The essential starting point is the purchase and installation of a reputable anti-virus package, one that is regularly updated, ideally automatically. There should be a corporate firewall in place or, if more appropriate to the small business, individual firewalls. This becomes more important if users have laptops. On company premises, corporate protection may be good, but protection levels may drop off site.
When buying anti-virus and firewall products, always ensure the supplier has a good reputation and offers a high level of customer support.
For information on current risks, use the BBC website and other industry sites where threats are reported regularly alongside information on how to deal with the risk.
Minimise risk and keep your policy as simple as possible
Mike Lucas Regional technology manager, Compuware
Minimise the points of entry to your IT systems. You can reduce risks by considering whether all your staff really need e-mail and internet access, and only giving access to those who do.

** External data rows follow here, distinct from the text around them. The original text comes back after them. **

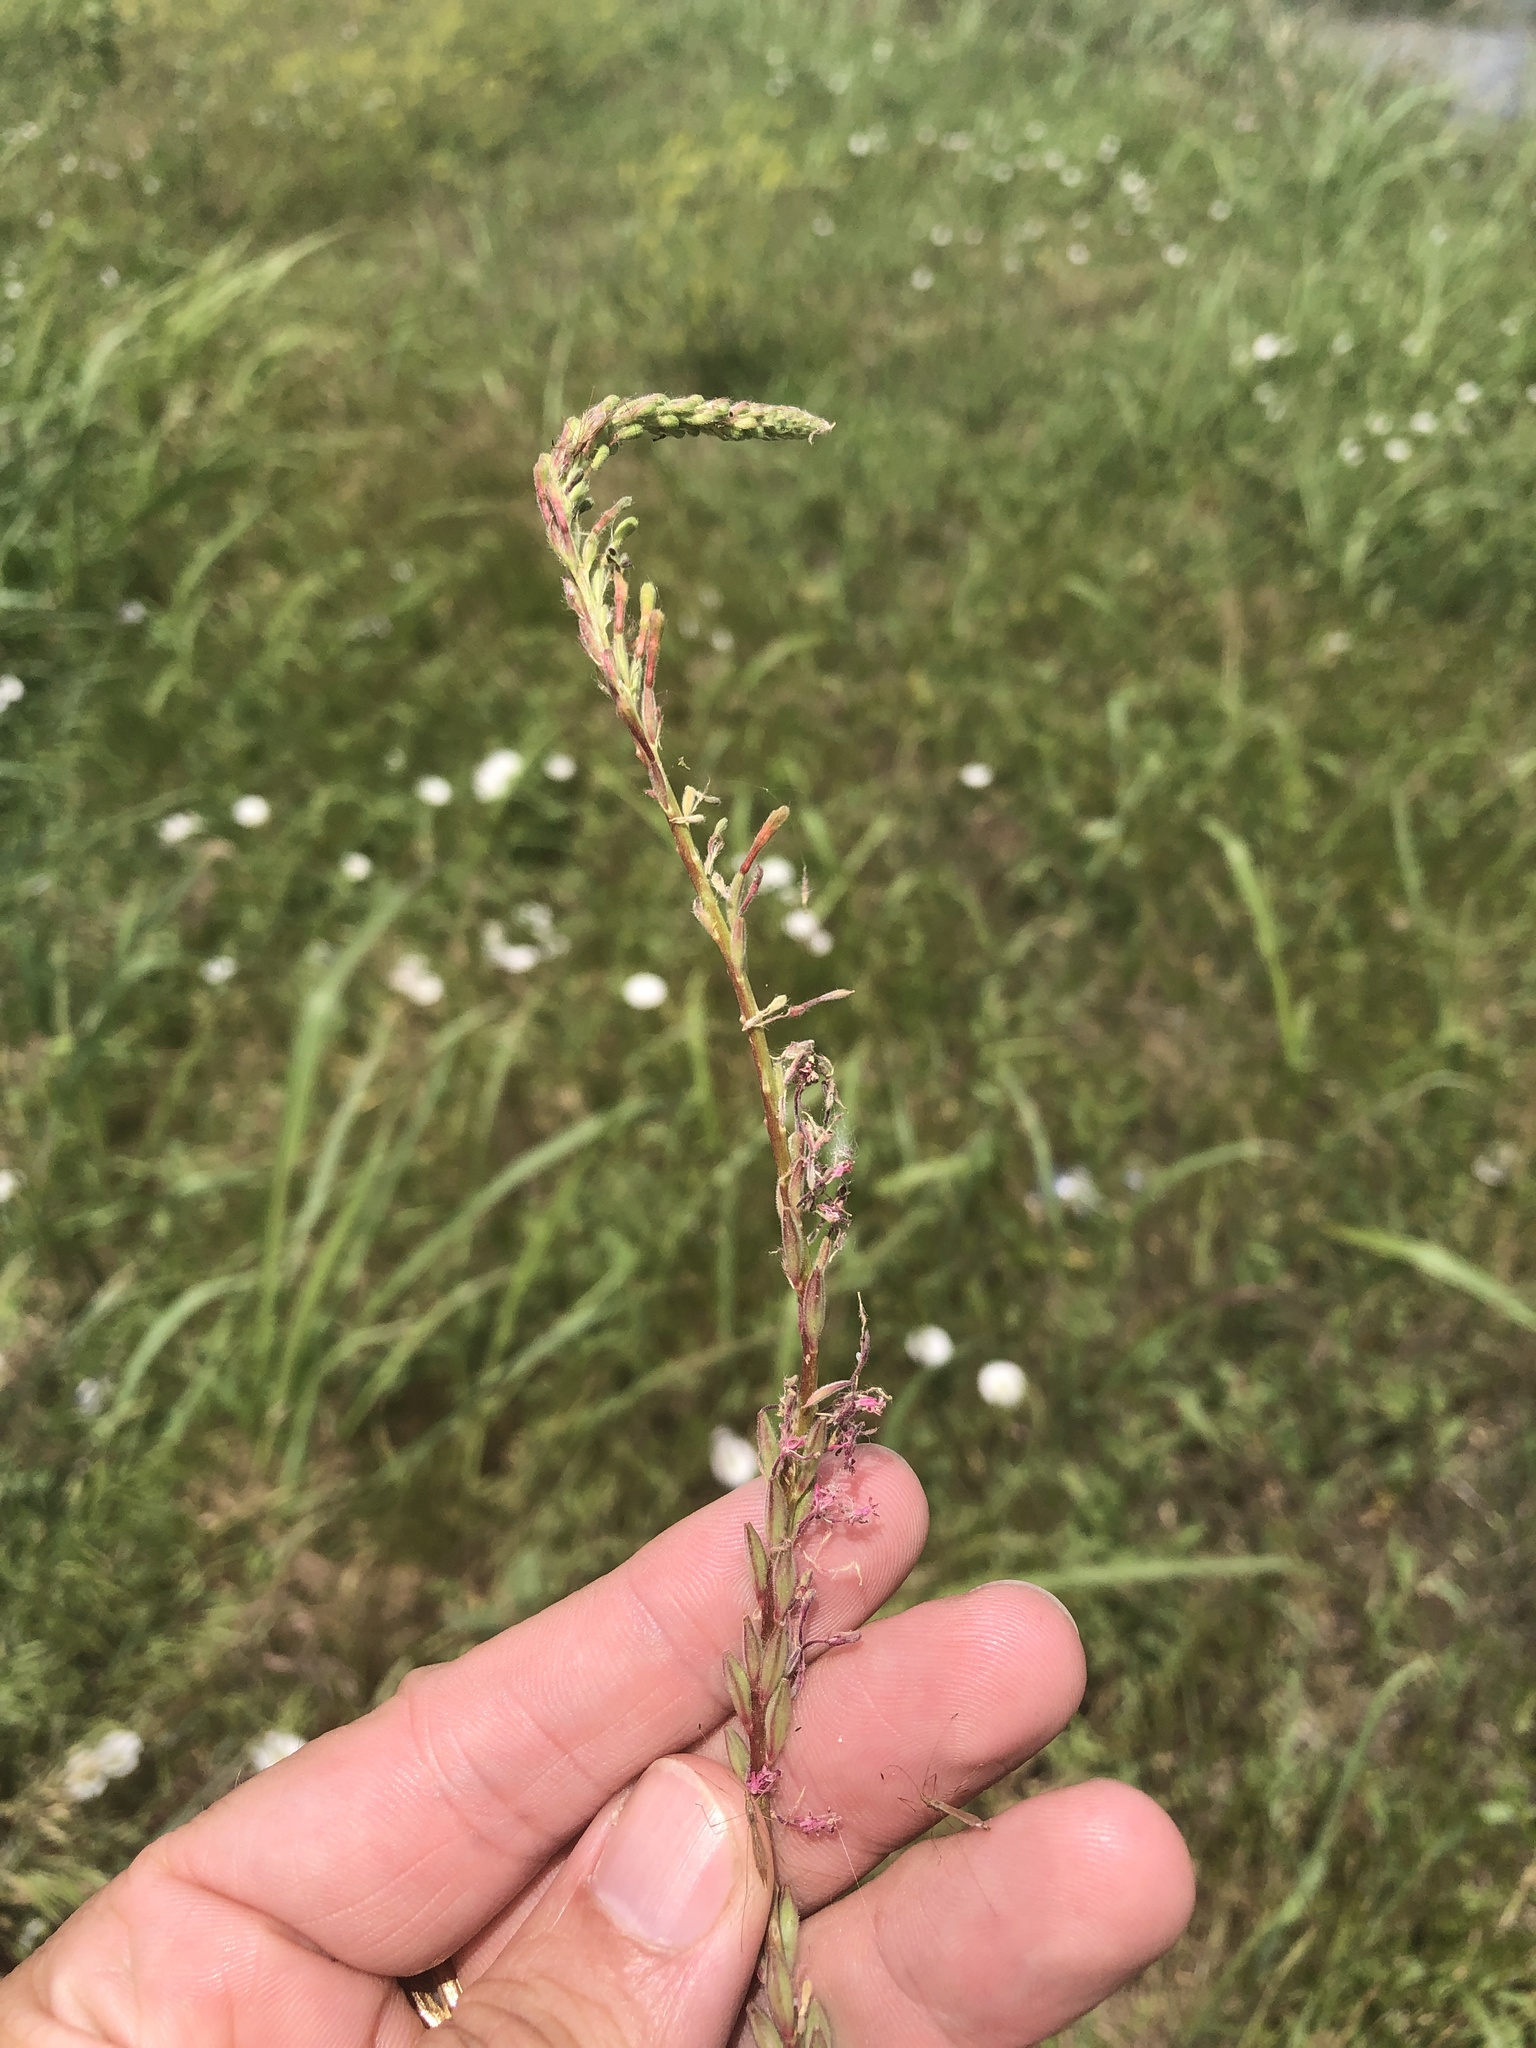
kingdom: Plantae
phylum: Tracheophyta
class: Magnoliopsida
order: Myrtales
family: Onagraceae
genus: Oenothera
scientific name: Oenothera curtiflora
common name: Velvetweed
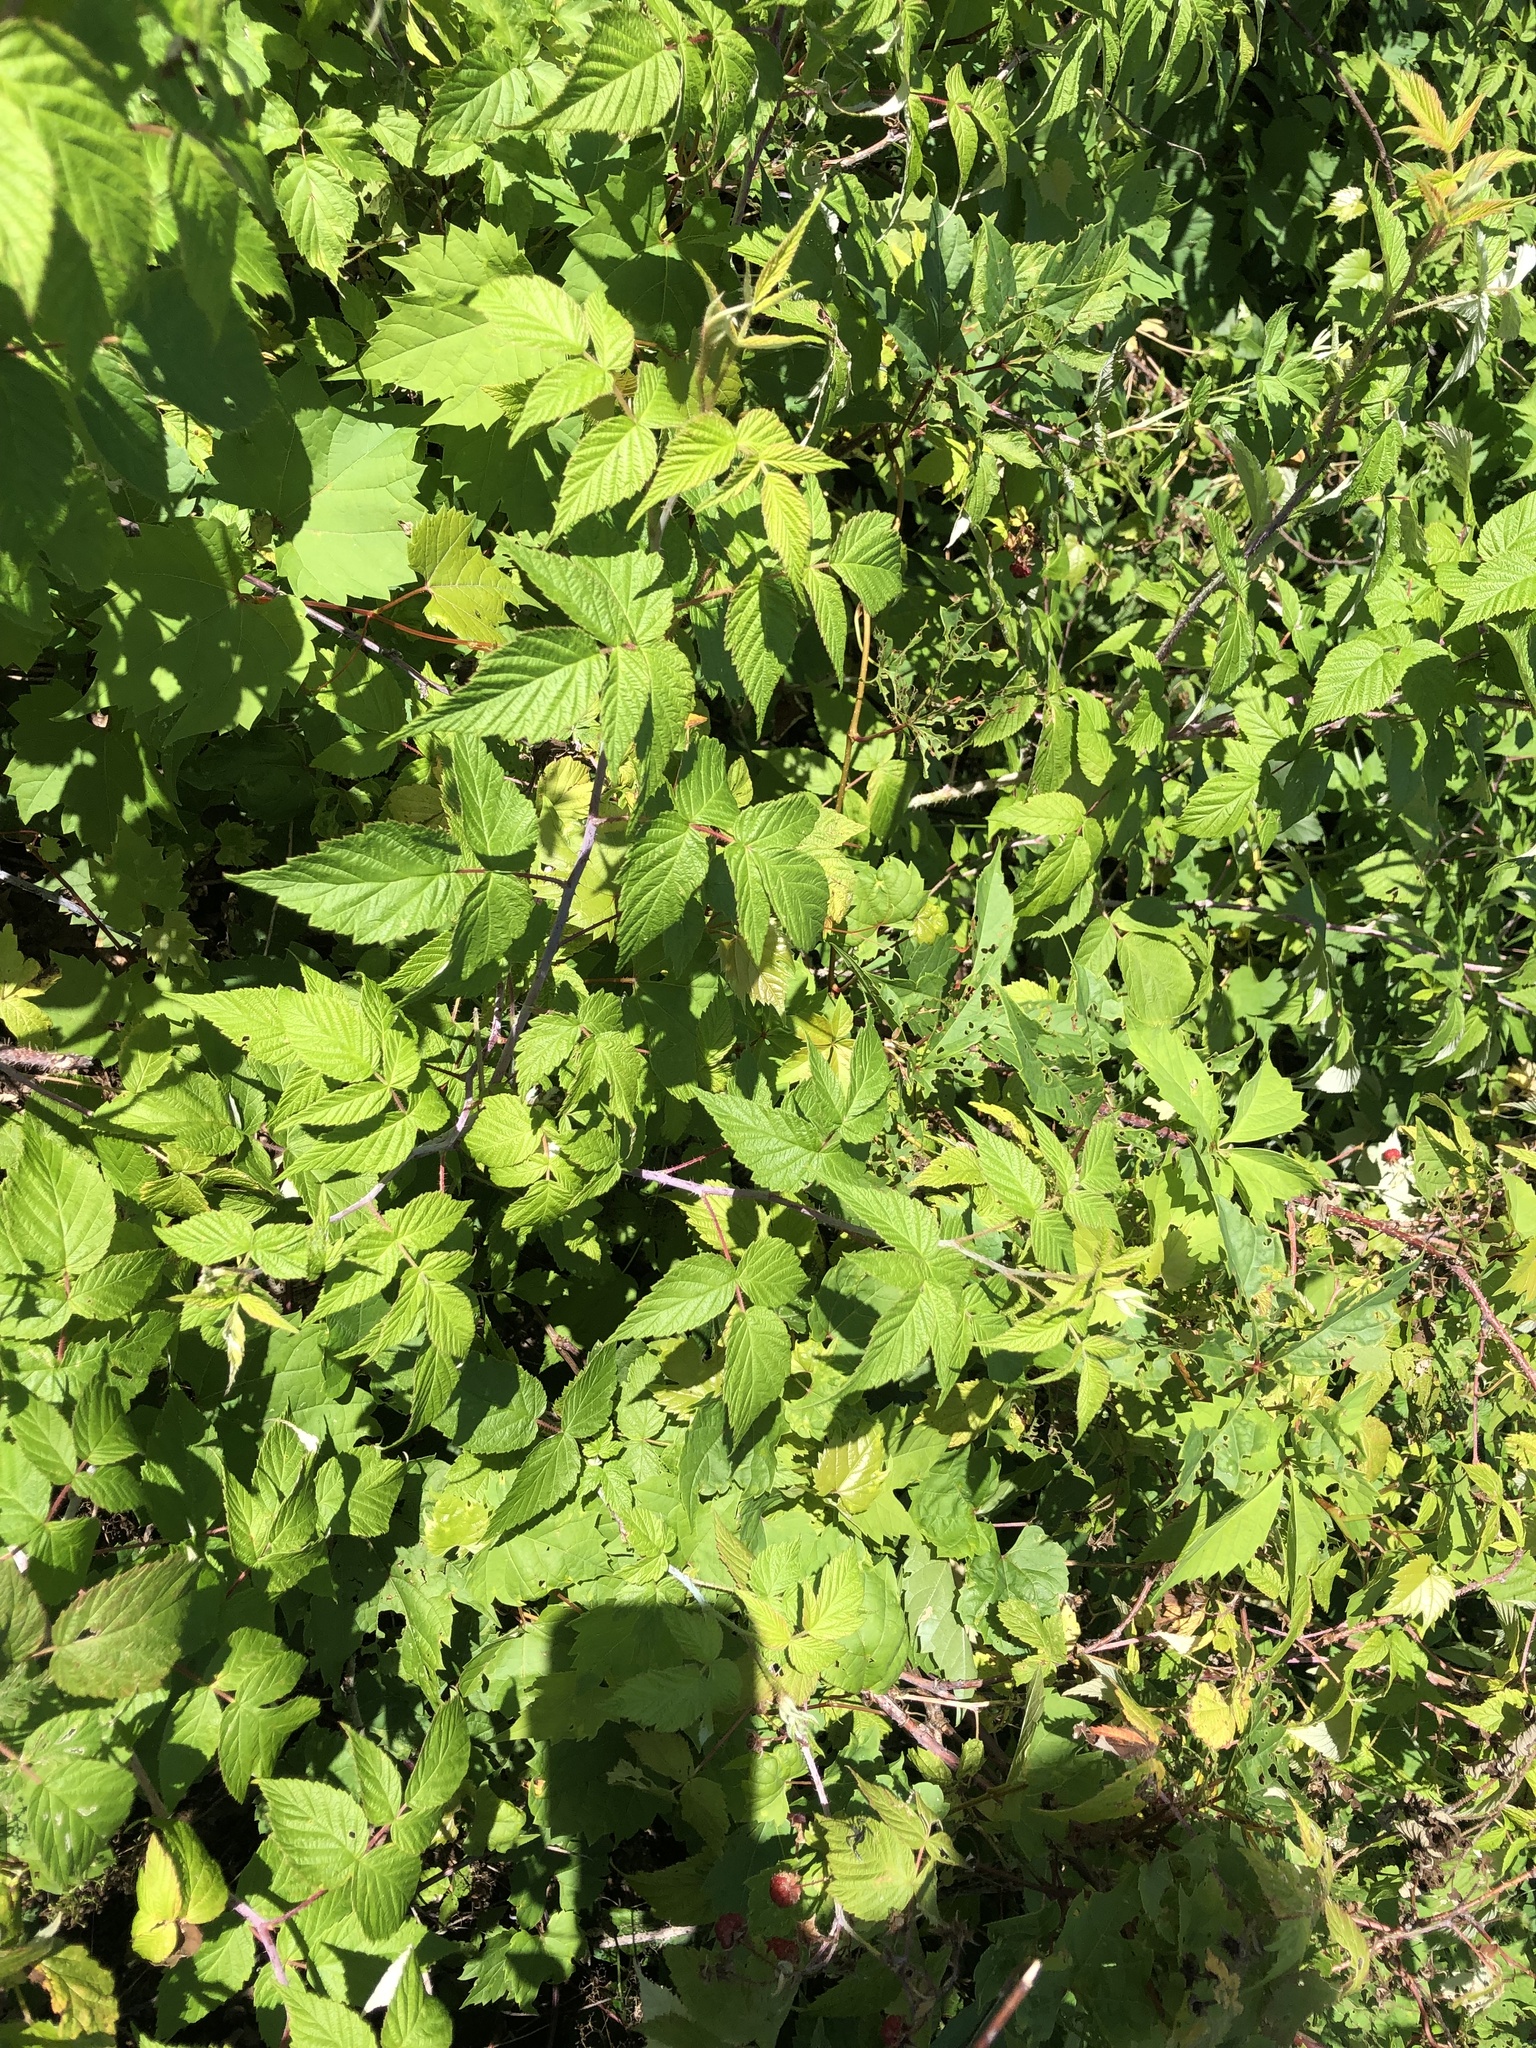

Businesses should carefully consider whether they need to upgrade operating systems or applications. If you are happy the systems you are using provide the functionality and stability needed, why upgrade? Change always brings an element of risk.
Do not overcomplicate your security systems and policies. If they are too complicated for people to use, you will be open to even more threats as there will be lots of security holes you do not know about.
Train up and invest in your two IT staff to enable them to become security experts.
Pool resources with other local businesses to share the cost of a security specialist. Contact your local Chamber of Commerce to see whether it can facilitate this for you. Work with an accredited consultancy with security experience to implement security measures and policies.